■ **EXTRACT**:
◆ ◆ ◆

Hi SIG-Node Folks,
We are writing to explore the possibility of donating the
NVIDIA DRA Driver for GPUs repository to the Kubernetes project under SIG-Node stewardship.
What it is: This is a Dynamic Resource Allocation (DRA) driver that enables flexible GPU allocation and orchestration in Kubernetes.
It provides two primary capabilities:
- GPU device allocation — dynamic GPU management including support for static MIG partitioning (dynamic MIG partitioning is an alpha feature)
- ComputeDomains — an abstraction to enable secure isolation for high-bandwidth GPU-GPU memory sharing across multi-node workloads over Multi-Node NVLink (MNNVL)
The project is Apache 2.0 licensed, targets Kubernetes 1.32+, and is actively maintained.
Why SIG-Node: As DRA matures as a core Kubernetes feature, having a well-tested, full featured driver within the Kubernetes org would benefit the broader community by:
- Providing a canonical example of a non-trivial DRA driver implementation
- Enabling tighter collaboration between the team maintaining this component and upstream Kubernetes maintainers on the DRA API surface and future DRA directions
- Broadening the maintainer base and ensuring long-term sustainability
- Helping to ensure Kubernetes scheduling and node management fully support GPUs as first-class resources going forward
- Serving as a reference implementation for GPU acceleration in the Kubernetes AI conformance program
Current state: The driver has 5 components (2 kubelet plugins, a controller, a dynamically provisioned set of compute-domain daemons, and a webhook), an active CI pipeline, and regular releases. We believe it is mature enough for community-driven development.
We are actively working on options to expand our community owned/driven prow infrastructure to allow for testing the features in this repo as well.
Looking forward to your thoughts.
Thanks,
Kevin Klues
Davanum Srinivas
(with our Nvidia Hats on)

◆ ◆ ◆

[Stored data entries]
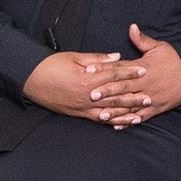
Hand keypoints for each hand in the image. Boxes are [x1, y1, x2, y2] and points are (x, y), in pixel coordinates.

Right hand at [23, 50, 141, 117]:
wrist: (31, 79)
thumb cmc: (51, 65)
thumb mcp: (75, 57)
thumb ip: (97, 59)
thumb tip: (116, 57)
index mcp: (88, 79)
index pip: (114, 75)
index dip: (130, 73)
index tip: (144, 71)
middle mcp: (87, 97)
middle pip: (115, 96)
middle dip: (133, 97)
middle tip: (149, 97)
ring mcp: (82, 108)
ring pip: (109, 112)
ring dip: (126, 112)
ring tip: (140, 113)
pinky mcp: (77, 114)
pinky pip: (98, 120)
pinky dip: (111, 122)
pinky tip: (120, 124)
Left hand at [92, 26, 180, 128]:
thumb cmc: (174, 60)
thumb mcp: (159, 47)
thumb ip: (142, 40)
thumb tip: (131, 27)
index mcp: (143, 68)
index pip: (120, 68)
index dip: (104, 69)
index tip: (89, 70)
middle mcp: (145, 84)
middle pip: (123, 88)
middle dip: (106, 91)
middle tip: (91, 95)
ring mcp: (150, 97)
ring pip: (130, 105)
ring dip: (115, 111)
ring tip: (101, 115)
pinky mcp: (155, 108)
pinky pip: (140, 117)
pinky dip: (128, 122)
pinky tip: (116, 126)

◆ ◆ ◆

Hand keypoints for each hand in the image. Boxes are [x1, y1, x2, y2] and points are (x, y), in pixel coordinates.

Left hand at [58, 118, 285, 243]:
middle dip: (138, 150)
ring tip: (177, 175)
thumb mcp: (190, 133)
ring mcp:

◆ ◆ ◆

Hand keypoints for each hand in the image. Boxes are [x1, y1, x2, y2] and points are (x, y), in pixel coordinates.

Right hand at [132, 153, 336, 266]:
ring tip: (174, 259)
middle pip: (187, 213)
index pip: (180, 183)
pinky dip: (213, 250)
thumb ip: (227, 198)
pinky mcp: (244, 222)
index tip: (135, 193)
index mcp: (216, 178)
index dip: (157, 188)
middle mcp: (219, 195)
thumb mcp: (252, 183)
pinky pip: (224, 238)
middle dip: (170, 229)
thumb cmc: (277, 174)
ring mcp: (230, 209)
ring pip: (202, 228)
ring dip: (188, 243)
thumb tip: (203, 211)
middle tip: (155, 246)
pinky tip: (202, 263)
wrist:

◆ ◆ ◆

■ **WORK TO COMPLETE**:
#1 According to the proposal, how many components does the driver have?
#2 Reproduce everything in the proposal from "What it is: This" down to "Multi-Node NVLink (MNNVL)".

■ **TASK-BY-TASK RESULTS**:
#1 The driver has five components.

#2
What it is: This is a Dynamic Resource Allocation (DRA) driver that enables flexible GPU allocation and orchestration in Kubernetes.
It provides two primary capabilities:
- GPU device allocation — dynamic GPU management including support for static MIG partitioning (dynamic MIG partitioning is an alpha feature)
- ComputeDomains — an abstraction to enable secure isolation for high-bandwidth GPU-GPU memory sharing across multi-node workloads over Multi-Node NVLink (MNNVL)